Education Department figures released yesterday reveal 1615 non-English speaking children or students with special needs belonging to workers on temporary 457 visas are in public schools, up from almost 870 last year.
Debate on the need for a parliamentary inquiry into the issue was triggered last week when Liberal MP Mike Nahan criticised the Federal Government for failing to fund schools adequately to deal with the huge burden such children placed on them.
The figures released to The West Australian reveal that in the years before 2005, there were only two or three children with special English needs belonging to 457 visa workers in State schools but in 2005 that figure rose to 112.
In 2006, the number increased to 326 and has risen dramatically each year since.
Premier Colin Barnett said last week he would support a parliamentary inquiry, telling Parliament there were about 800 such students in WA schools.
But data compiled by the Education Department in the past week shows that number has almost doubled in the past year.
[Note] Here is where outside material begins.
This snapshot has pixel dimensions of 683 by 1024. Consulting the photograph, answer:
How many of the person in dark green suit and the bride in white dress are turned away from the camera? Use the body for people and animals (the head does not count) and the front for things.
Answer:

Independent MP Janet Woollard, who chairs the Lower House education and health committee, will push for a Federal parliamentary inquiry into the “serious problem” of the Commonwealth failing to provide adequate funding to schools to cope with the burden by children of foreign workers.
She said it appeared to be more common in lower socioeconomic areas and was a Commonwealth issue which caused problems for most States.
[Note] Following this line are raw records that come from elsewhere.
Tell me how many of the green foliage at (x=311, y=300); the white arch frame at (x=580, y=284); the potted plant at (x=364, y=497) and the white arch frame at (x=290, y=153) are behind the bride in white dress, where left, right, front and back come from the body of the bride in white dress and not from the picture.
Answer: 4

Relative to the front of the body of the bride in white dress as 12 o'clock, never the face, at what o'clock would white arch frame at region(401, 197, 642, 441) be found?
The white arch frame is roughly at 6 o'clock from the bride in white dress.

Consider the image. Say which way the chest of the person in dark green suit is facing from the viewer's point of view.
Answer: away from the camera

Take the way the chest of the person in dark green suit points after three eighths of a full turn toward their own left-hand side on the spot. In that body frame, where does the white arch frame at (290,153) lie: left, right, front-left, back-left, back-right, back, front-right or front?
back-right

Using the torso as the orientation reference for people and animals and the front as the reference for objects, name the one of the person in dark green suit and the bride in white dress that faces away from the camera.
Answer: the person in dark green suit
Dr Woollard said she would write to Federal Education Minister Julia Gillard and Immigration Minister Chris Evans, asking them to initiate a parliamentary inquiry.
She said inadequate funding to schools meant these children might not be getting the special help they needed to bring their English skills up to scratch.
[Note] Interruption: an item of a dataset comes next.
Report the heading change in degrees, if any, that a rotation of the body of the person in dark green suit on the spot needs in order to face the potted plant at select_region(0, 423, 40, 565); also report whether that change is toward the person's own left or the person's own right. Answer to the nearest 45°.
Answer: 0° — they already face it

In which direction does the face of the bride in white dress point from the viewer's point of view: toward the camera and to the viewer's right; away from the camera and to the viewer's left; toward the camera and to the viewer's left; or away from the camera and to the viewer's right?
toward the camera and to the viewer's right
The additional strain they placed on schools was also unfair on other students, who could be missing out as teachers struggled to cope with the added burden of having special English needs children.
“(These schools) need support for the children who are either going to the schools with no English or with minimal English,” she said.
“The difficulty for the children who are already there is that the teacher is almost trying to run two curriculums within the classroom—one to try and help those children who have no English and another for children who . . . are not having difficulties with English.”